● Problem requirements
Continue the comment thread about Google Reader alternatives from its last comment.

● Reading text
▬▬▬▬▬▬▬▬▬▬

Does anyone know where one is available?
There are a lot of overlapping features to consider depending on individual usage.
Features like tagging, cross platform and mobile, social, scaleability, web/self hosted, price will all be a important factors for most trying to make a decision.
This is a great idea, but I think the rush to find an alternative is premature - there's going to be a huge shift in the RSS reader landscape over the next few months, and the best alternative may not even be announced yet.
Surprised Feedly is so highly ranked. I tried it out after the last set of Google Reader changes and deleted it after about a week. The mobile app is really awful for skimming lots of content and is too focused on presenting a newspaper like layout. It's all pictures...
Nitpicking I know but reusing the Google Reader favicon actually caused me confusion for a second. Cool idea though, and way more interesting than what I did last night!
Anyone complaining about "the RSS landscape changingblah blah blah" must really hate fun. Someone did this in a night to address an immediate problem and probably had a blast doing it, let the guy (girl?) enjoy the fruit of their labor.
My problem right now is not getting a list of names of popular feed readers - I can already see that by just browsing any of the many comment threads that have popped up on the internet where people bring up their favourite alternative.
What I really need is something to help me make a decision, by comparing what features does each reader support and so on. How much does it cost? Can I see my read in multiple devices? Does it work on smartphones? Can I share links with people? etc...
Agreed; ideally a comparison against all of greaders existing features to make it easier so that you could select which greader features you're using and get a list of relevant matching options.
Thank you! I threw together the backbone action under the hood, all credit goes to Alain for the awesome design. We're pretty sure this post would have about 3 upvotes had it not been for the bobbing ship.

▬▬▬▬▬▬▬▬▬▬

● Recorded data
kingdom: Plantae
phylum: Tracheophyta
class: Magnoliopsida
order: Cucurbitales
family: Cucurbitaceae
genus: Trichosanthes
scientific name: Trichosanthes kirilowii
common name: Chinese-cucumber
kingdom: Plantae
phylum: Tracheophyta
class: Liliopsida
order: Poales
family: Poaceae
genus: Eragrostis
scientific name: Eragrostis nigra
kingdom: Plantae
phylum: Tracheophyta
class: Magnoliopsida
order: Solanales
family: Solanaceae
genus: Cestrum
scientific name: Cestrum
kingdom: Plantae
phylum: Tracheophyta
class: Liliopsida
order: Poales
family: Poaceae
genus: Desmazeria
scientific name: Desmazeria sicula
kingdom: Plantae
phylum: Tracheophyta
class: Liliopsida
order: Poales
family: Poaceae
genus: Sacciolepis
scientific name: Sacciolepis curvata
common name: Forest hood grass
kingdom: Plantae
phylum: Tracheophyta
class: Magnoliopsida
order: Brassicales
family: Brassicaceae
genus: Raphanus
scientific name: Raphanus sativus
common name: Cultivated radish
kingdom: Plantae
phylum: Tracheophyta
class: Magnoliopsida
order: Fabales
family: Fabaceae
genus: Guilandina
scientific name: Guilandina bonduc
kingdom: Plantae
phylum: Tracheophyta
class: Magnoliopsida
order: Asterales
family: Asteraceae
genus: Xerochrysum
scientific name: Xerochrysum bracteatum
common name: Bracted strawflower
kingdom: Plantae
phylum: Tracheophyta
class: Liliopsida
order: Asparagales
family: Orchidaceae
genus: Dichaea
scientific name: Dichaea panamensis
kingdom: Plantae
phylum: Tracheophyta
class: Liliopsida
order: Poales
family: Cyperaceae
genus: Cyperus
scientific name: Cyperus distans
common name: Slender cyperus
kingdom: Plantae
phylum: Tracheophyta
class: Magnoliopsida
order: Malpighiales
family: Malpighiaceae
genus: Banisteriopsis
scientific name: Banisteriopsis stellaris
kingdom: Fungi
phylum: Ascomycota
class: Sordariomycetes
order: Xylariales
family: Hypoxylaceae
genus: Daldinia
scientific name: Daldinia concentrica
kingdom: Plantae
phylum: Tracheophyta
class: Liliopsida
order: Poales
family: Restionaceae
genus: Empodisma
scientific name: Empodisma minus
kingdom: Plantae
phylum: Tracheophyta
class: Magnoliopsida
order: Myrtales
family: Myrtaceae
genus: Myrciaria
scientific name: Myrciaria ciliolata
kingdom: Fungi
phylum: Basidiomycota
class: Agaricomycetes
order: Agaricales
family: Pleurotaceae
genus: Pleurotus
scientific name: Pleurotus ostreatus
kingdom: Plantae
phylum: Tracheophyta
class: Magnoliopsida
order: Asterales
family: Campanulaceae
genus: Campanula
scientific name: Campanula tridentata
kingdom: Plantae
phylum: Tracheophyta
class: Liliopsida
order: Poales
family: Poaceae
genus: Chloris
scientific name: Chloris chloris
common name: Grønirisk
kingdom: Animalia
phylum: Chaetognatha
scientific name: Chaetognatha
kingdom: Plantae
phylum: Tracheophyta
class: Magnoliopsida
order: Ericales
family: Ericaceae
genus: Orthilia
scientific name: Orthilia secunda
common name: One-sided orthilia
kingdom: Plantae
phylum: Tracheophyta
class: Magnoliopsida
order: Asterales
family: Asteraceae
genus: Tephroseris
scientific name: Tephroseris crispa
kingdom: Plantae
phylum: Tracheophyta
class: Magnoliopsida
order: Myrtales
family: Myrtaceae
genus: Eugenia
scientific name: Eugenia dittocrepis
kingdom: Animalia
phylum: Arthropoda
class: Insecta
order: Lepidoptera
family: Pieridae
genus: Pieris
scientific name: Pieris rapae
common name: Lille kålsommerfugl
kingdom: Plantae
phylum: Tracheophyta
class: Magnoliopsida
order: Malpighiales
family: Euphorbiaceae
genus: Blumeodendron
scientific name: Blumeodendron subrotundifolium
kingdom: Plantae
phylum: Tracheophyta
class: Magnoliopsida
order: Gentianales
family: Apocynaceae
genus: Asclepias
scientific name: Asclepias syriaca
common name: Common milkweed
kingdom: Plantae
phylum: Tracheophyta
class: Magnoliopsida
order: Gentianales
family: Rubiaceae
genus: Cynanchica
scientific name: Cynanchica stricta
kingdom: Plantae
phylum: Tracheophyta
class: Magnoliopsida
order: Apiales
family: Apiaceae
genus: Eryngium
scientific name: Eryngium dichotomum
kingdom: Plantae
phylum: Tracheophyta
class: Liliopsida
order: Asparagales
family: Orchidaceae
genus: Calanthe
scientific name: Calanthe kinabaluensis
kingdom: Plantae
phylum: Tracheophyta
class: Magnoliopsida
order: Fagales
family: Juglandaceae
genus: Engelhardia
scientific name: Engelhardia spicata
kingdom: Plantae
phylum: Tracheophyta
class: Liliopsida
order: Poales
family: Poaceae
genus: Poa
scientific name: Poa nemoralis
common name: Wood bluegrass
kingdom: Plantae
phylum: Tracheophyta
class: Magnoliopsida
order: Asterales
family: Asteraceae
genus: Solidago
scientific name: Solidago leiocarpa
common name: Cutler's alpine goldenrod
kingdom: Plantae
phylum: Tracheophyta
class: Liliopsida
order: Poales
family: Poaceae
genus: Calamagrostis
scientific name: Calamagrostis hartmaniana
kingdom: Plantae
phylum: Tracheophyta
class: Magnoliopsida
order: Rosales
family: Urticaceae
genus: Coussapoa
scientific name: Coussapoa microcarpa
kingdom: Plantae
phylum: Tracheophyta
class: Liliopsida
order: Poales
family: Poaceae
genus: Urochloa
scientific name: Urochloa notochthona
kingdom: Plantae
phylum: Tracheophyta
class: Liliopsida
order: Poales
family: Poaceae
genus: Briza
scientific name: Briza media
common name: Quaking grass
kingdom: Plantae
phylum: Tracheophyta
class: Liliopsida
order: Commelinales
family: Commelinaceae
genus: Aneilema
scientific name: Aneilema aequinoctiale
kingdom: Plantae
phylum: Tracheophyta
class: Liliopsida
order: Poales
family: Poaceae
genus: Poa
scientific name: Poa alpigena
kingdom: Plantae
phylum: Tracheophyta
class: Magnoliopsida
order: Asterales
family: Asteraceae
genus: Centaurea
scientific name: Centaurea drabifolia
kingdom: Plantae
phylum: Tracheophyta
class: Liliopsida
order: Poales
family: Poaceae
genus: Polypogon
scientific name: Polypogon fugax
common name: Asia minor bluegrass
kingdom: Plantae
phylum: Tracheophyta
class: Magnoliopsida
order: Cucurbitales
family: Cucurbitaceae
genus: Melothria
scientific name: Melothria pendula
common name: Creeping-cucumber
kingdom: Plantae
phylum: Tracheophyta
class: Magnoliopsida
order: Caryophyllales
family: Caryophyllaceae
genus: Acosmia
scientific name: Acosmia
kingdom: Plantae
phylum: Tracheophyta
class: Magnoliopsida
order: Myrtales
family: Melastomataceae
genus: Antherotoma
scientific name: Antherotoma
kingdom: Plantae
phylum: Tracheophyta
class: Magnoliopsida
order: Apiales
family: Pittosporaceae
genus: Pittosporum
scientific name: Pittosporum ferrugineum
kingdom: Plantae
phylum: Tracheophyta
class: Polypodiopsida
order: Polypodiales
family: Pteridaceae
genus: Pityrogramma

▬▬▬▬▬▬▬▬▬▬

● Answer to the exercise
I am really surprised in all these Google Reader threads I have not seen mention of the free, self-hosted and perfectly simple RSSLounge. I been using it for three years now and even donated.
Development has stalled on this one though but the developer has a new RSS project with more social stuff. It is called Selfoss and is at http://selfoss.aditu.de/ .
The web app profile pages include speed & trustworthiness info as well as mentions of the app on Hacker News. I will also add popularity rankings and TLDR versions of the ToS over the next few days.
This looks great. A few animated fish and/or bubbles down towards the bottom of the list could break up the monotony of that long list. (Or even let the ship sink slowly as the ready scrolls down.)
Does Feedly have a web-based client? I'm looking for something to recommend to users at www.searchtempest.com. Many of them have never used (or even heard of) RSS before, so simplicity is key.
Ya, I did. Was hoping I'd missed it somehow. Looks like it's just Chrome, Firefox, iOS and Android. Great for you or I, but not for many of my users unfortunately.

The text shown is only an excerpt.